Pose landmark coordinates

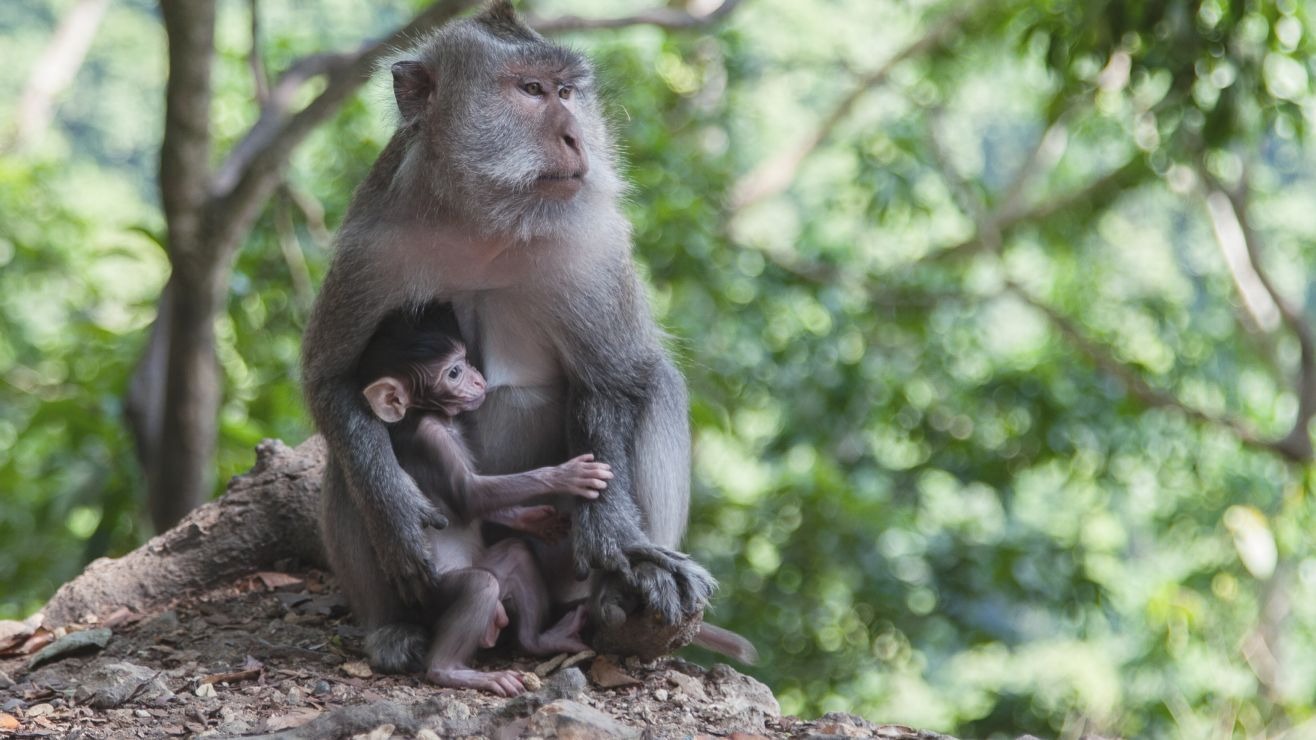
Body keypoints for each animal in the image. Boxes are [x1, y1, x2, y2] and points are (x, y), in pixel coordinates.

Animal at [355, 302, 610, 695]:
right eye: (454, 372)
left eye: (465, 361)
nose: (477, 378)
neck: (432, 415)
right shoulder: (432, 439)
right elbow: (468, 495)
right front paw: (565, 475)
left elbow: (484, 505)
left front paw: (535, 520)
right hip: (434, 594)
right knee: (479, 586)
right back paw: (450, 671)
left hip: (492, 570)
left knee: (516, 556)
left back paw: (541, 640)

### TASK DETAILS
Your answer must be the lines from the one containing "right knee: (479, 586)" through the last line of the entries, copied exactly, with no other lines.

### RESPONSE TO THIS TASK
right knee: (479, 586)
right back paw: (450, 671)
left hip: (492, 570)
left knee: (516, 556)
left back paw: (541, 640)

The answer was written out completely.